A segunda maior empresa mundial de transporte marítimo de contentores, a Maersk, assumiu a dianteira na resposta a esta evolução.
"O cessar-fogo pode criar oportunidades de trânsito, mas ainda não garante plena segurança marítima e precisamos de compreender todas as eventuais condições associadas", afirmou a empresa dinamarquesa.
A Maersk garantiu ainda que está "a trabalhar com caráter de urgência" para esclarecer em detalhe de que forma os navios poderão atravessar o Estreito de Ormuz após meses de fortes restrições.
As decisões sobre quaisquer trânsitos, sublinhou, dependerão de avaliações de risco contínuas, de um acompanhamento próximo da situação de segurança e das orientações das autoridades e dos parceiros.
A companhia alemã Hapag-Lloyd adotou um tom igualmente prudente.
O diretor-executivo, Rolf Habben-Jansen, disse a clientes, numa chamada realizada na quarta-feira, que ainda era cedo para avaliar quantos navios conseguiriam passar por esta via marítima vital.
Habben-Jansen alertou que seriam necessárias pelo menos seis semanas até a empresa conseguir normalizar totalmente a sua rede, mesmo que alguns navios consigam deixar o Golfo relativamente em breve.

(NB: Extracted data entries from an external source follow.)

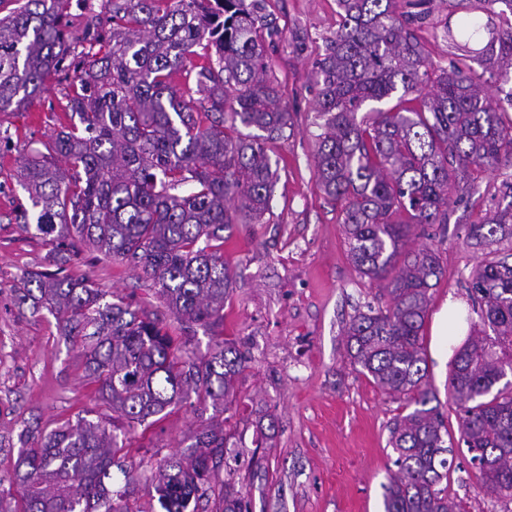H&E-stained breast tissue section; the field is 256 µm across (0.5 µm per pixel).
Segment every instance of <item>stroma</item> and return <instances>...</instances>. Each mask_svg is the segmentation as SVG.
<instances>
[{
    "label": "stroma",
    "mask_w": 512,
    "mask_h": 512,
    "mask_svg": "<svg viewBox=\"0 0 512 512\" xmlns=\"http://www.w3.org/2000/svg\"><path fill=\"white\" fill-rule=\"evenodd\" d=\"M475 0H397L401 14L424 12L416 25L430 61L445 67L457 51L444 34L458 25ZM277 30L267 50V76L294 125L269 142L279 179L265 224H236L224 258L234 271L224 319L197 328L190 342L206 355L223 340L249 357L235 381V401L226 411L232 446L225 457L249 512H384L385 488L395 471L390 430L409 413L405 399L380 389L360 373L347 352L344 328L366 306L384 305L381 282L352 264L341 224L340 203L328 199L316 176L314 124L317 85L314 63L338 24L336 0H264ZM66 82L51 77L45 92L23 112H0V435L22 420L50 431L87 417L111 418L96 385L84 376L78 349L62 340L48 312L18 306V277L47 265L43 240L15 218L24 198L14 174L27 150L40 148L54 127L68 123ZM512 167L472 174L473 190L459 202L450 190L448 221L415 229L413 245L433 246L444 270L430 291L423 330L428 377L437 393L451 442H459L456 409L448 397L449 362L477 323L468 292L469 275L484 252L468 237L471 225L503 202V181ZM73 277H90L103 291L130 296L149 309L159 301L141 271L89 250L71 259ZM201 423L191 406L175 408L151 427L126 459L153 462L186 451ZM273 424L272 438L259 428ZM448 493L464 512H512L483 488L474 469L455 456Z\"/></svg>",
    "instance_id": "1"
}]
</instances>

A empresa estima que cerca de mil navios mercantes continuem retidos no Golfo Pérsico, seis dos quais pertencentes à Hapag-Lloyd.

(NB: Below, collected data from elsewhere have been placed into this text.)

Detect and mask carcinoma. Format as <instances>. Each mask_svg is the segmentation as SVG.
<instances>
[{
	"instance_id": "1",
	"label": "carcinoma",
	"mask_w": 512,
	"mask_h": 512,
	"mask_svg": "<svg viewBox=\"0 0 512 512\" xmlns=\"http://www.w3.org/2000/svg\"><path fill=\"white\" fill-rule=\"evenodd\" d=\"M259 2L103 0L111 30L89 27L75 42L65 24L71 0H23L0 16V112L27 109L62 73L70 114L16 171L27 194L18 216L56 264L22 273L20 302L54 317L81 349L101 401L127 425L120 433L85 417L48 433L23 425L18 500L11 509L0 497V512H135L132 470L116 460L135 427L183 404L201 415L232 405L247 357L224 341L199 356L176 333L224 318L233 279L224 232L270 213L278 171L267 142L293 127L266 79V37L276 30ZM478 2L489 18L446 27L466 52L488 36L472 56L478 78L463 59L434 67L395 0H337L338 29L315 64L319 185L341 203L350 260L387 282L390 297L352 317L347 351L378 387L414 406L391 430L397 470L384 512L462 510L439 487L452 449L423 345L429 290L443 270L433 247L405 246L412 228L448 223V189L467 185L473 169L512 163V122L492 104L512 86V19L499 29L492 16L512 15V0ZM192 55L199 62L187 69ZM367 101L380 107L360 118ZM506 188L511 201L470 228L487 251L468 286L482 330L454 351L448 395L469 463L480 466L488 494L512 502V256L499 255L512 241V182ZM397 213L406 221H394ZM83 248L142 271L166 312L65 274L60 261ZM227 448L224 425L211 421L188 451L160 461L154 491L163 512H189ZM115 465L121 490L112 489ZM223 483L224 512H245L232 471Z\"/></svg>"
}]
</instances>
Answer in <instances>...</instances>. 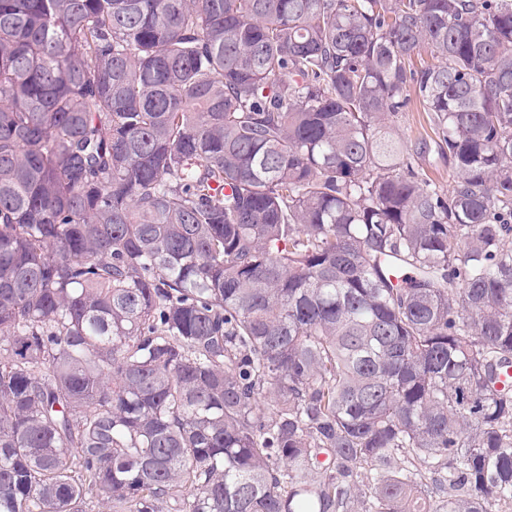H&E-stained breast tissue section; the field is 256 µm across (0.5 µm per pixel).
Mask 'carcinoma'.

Espera-se que esta acumulação significativa complique bastante a gestão de qualquer retoma do tráfego no Estreito de Ormuz, enquanto o conflito continua a custar à empresa cerca de 55 milhões de dólares (47,5 milhões de euros) por semana.

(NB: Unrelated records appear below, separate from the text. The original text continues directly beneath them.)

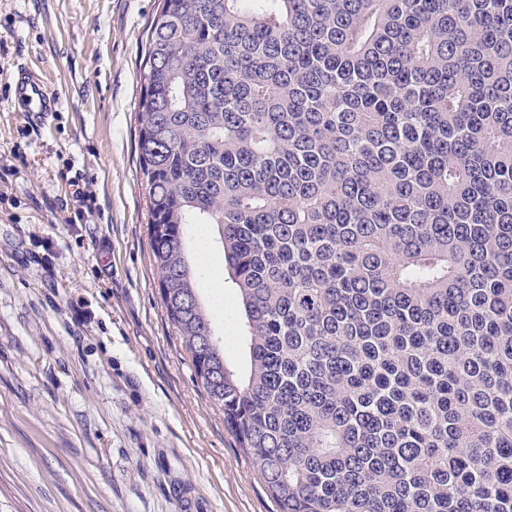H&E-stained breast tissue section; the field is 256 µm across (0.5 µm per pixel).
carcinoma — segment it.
<instances>
[{
  "instance_id": "cac0c4a2",
  "label": "carcinoma",
  "mask_w": 512,
  "mask_h": 512,
  "mask_svg": "<svg viewBox=\"0 0 512 512\" xmlns=\"http://www.w3.org/2000/svg\"><path fill=\"white\" fill-rule=\"evenodd\" d=\"M137 145L165 317L274 512H512V0H162ZM209 258L208 268L220 272L213 271L210 274L213 288H209L204 275L202 276L200 271V293L208 304L210 312L214 315V323L217 328L222 330L224 327V336H237L240 327L239 321L241 320L238 291L233 288L231 282L223 283L224 261L222 253L212 247L209 251ZM214 288H222L223 302L214 295ZM216 301H219L221 305L216 304Z\"/></svg>"
}]
</instances>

O presidente dos EUA, Donald Trump, descreveu a reabertura como um requisito central do cessar-fogo, apelando à "ABERTURA COMPLETA, IMEDIATA E SEGURA" do Estreito de Ormuz e prometendo o apoio dos EUA à gestão do tráfego.
O ministro iraniano dos Negócios Estrangeiros, Abbas Araghchi, afirmou que, desde que cessem os ataques contra o Irão, será possível garantir passagem segura durante as duas semanas, mediante coordenação com as Forças Armadas iranianas e tendo em conta limitações técnicas.
Responsáveis regionais indicaram que tanto o Irão como Omã deverão cobrar taxas de passagem aos navios, o que representa uma mudança face ao estatuto anterior deste estrangulamento marítimo, até agora isento de portagens.
Os montantes e procedimentos exatos ainda não foram divulgados.
Outros armadores acompanham evolução de perto
Outras empresas, como a japonesa NYK Line, de transporte marítimo e logística, afirmaram igualmente estar a acompanhar de perto a situação após o anúncio do cessar-fogo.
Com centenas de navios parados há semanas, os custos de oportunidade continuaram a aumentar, devido à perda de receitas, aos prémios de seguro mais elevados e às taxas de demurrage, cobradas quando um navio permanece num porto para além do tempo acordado.
Mesmo fluxos limitados durante esta janela temporária poderão permitir que alguns navios saiam do Golfo e sejam desviados para rotas alternativas, reduzindo assim as perdas acumuladas.
No entanto, a necessidade de coordenação militar e a introdução de novas taxas acrescentam níveis adicionais de incerteza e complexidade que os operadores afirmam ter de ficar resolvidos antes de tomarem decisões operacionais significativas.
A situação mantém-se volátil, numa altura em que está previsto o início, na sexta-feira, de conversações mais alargadas em Islamabad, com as autoridades paquistanesas a desempenharem o papel de mediadoras.
Para já, os dados conhecidos apontam para um período de acesso de duas semanas, fortemente regulado, e não para um regresso imediato às operações anteriores ao conflito.
As companhias de navegação e os mercados de energia vão continuar a seguir de perto a evolução, à procura de mais sinais nos próximos dias.